If you submit a URL, please add https:// or http:// to the beginning of it. Otherwise, the engine won’t fetch it.

If your site shows up and it has no description, please add metatags to your site. You can generate them easily here.

Poll:

Should I restrict SearchIt to only *.glitch.me sites?
  • Yes
  • No

0 voters

Fun fact: going to https://searchit.glitch.me/search?q= shows all the websites.

3 Likes

Yeah, I wanted it to be something like a directory index.

Should I make this open source?
  • Yes
  • No

0 voters

heck yes make it open source

I would love to help out! Would you consider using SQL over JSON to prevent the risk of corruption?

1 Like

Jsoning to the resque aaaaaah

Personally, don’t use SQL, it’s as old as PHP. :grimacing: :no_mouth:

Use NoSQL databases, like Firebase or Deta Base or IndexedDB. Or if you’re still persistent on using SQL, use a database adapter like https://endb.js.org to make your life easier.

1 Like

SQL is outdated? Most companies use some sort of SQL Its proven to do the job unlike JSON which is prone to corruption,

The reason one would not use something like jsoning is because it’s not efficent enough for them.
Jsoning may or may not load all it’s data into memory which is not optimal. The real inefficiency may come when there is a larger amount of keys so in the worst case it will take O(N), where N is the total number of keys. SQL and NoSQL databases have a ton of optimizations and complex data structures which is why most bussiness use them

1 Like

Old isn’t really a great excuse. Python is older than PHP!

2 Likes

We often build on top of old things as xkcd says

6 Likes

Wait, JSON? Are you talking about a JSON file or a JSON DB?

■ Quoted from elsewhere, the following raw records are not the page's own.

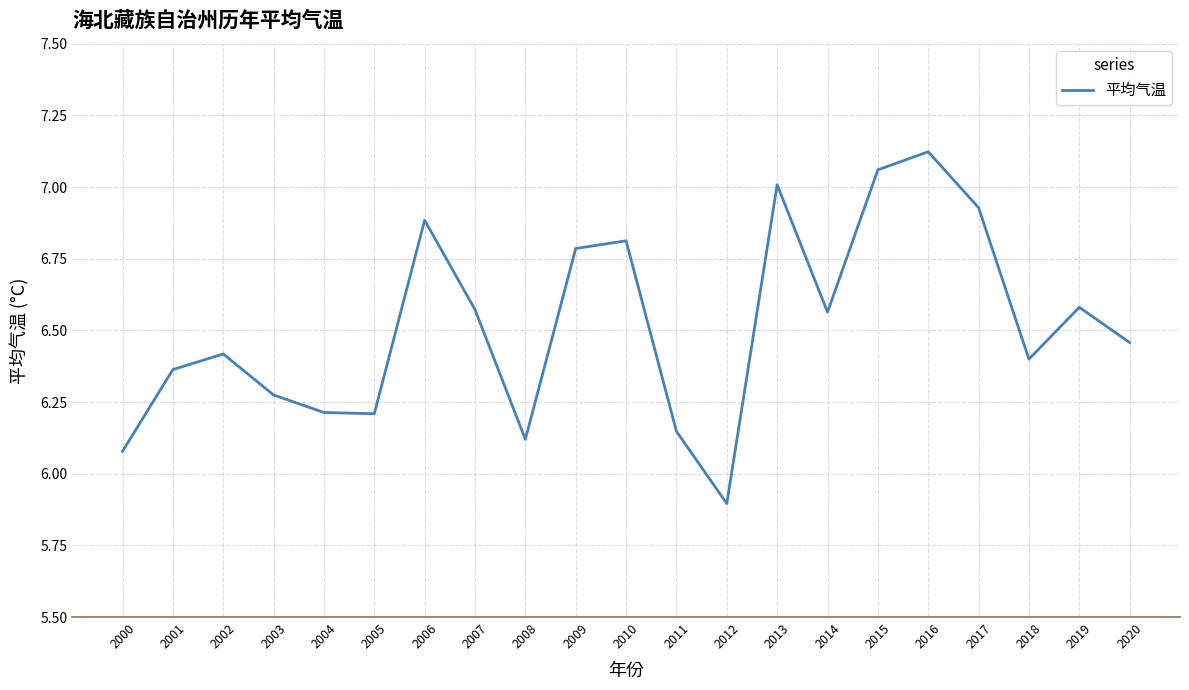

What is the difference between the maximum and minimum values?

1.2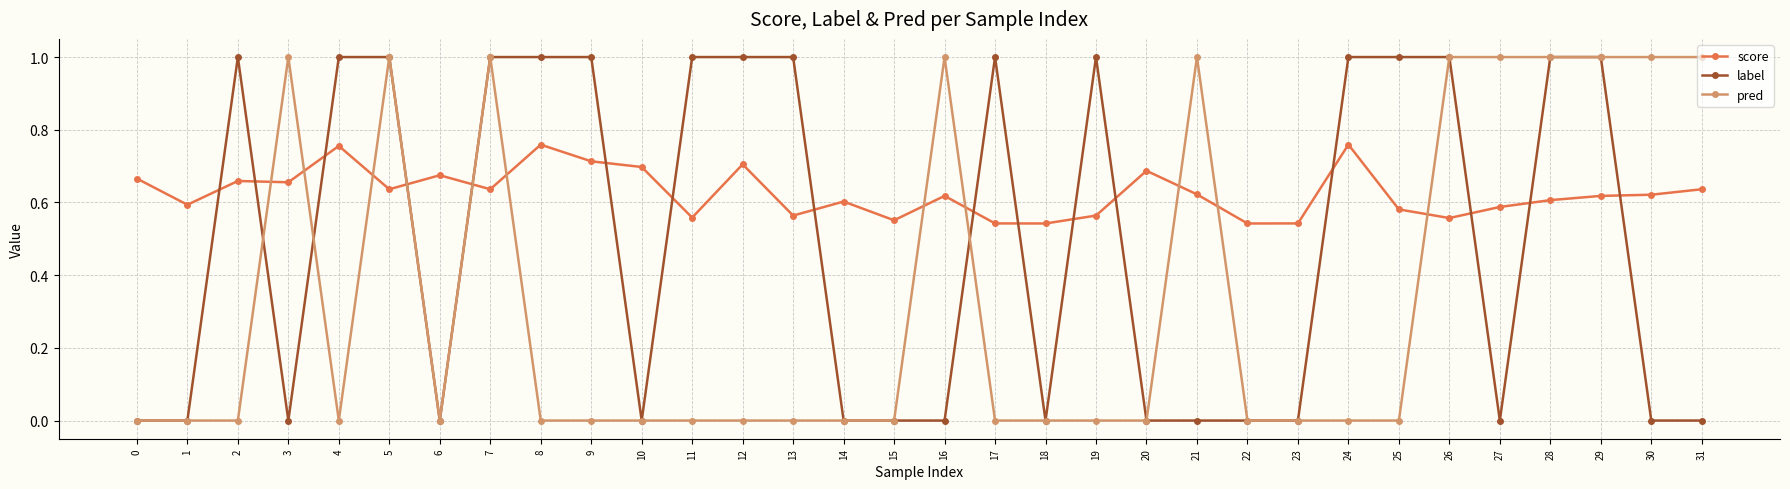

Is the value of label at 11 greater than the value of pred at 4?

Yes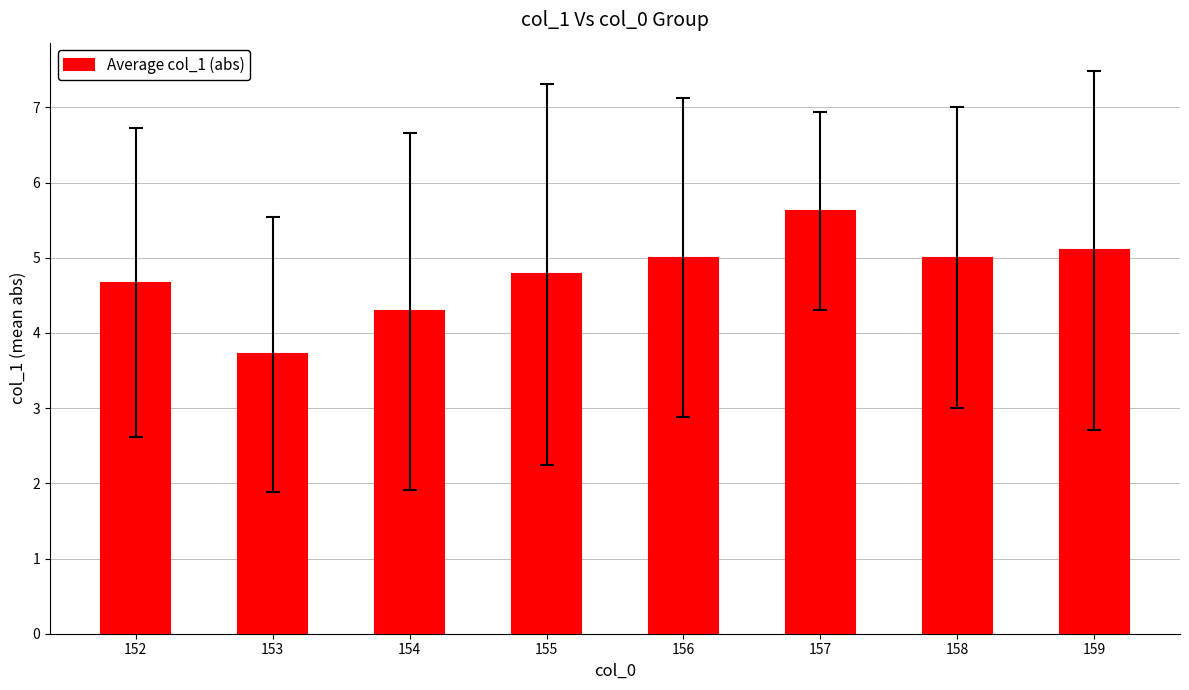

How many values are below 5?

4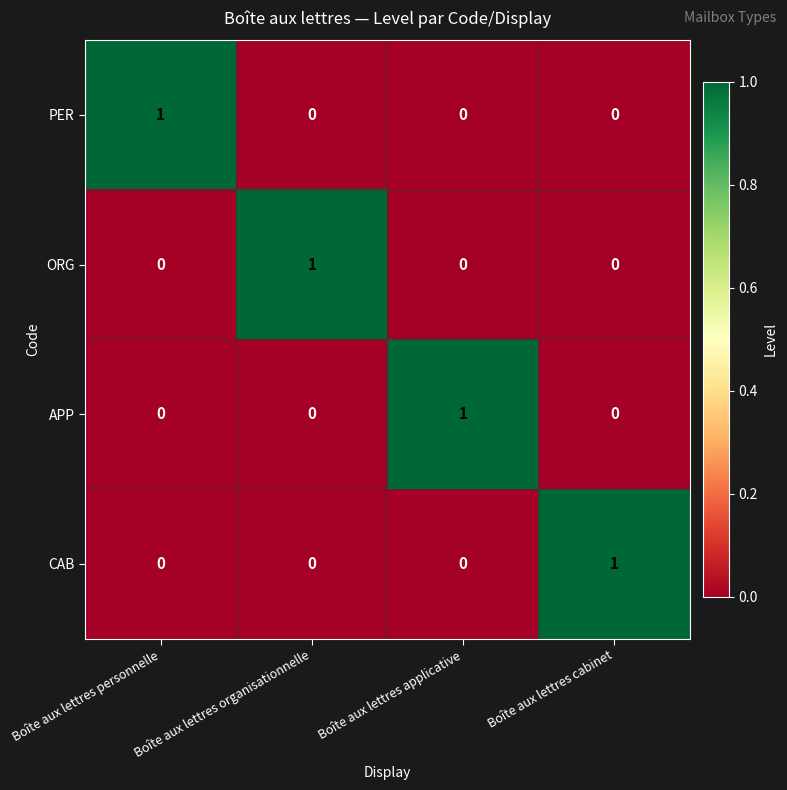

At how many categories does at least one series exceed 0?

4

yep, json can get corrupted easy

Any DB can get corrupted. The reason I switched to MongoDB was because it had free managed hosting by the people who made it. Where as in MySQL, you are at the mercy of yourself or an unreliable host. So far the only free hosting I have found is RemoteMySQL (You can only use 100 mb of data and you don’t get access to a full database, rather just 1 db on a server that is shared with other people.) and 000webhost.

1 Like

Hosting mysql on glitch works fine.

I know a service called pythonanywhere.com that seems to have ok hosting. I’ve also heard that you can get free postgresql hosting from heroku.

PHP is actually good now. SQL is a good, solid, useful language, and it has many stable, refined, implementations. It is mostly portable, which you can’t claim for most nosql databases.

3 Likes

Depending on what you are storing, 100mbs of sql storage isn’t bad. My biggest database is ~22,000 rows and it only takes up ~2mb.

5 Likes

Yeah, for my sql apps, I can start small from sqlite and move to mysql, postgresql, mssql if needed to scale up
You only have the mongodb server/clusters which in most cases, cannot run on glitch

Just add a report button and a blacklist array of inappropriate websites. Which I won’t mention.

1 Like

Talking about the host.

The filter doesn’t work - https://searchit.glitch.me/search?q= shows adult content.
Edit: i think you should scan the source of the site for bad words and if it appears don’t add it.

1 Like

It’s a bit obvious who is doing it (no not you) and I have screenshots to support, not prove the idea of who did it.

It really doesn’t matter who is doing it, you should have a filter in place to flag or remove 18+ websites.

1 Like

I do, people bypass it.

This topic was automatically closed 180 days after the last reply. New replies are no longer allowed.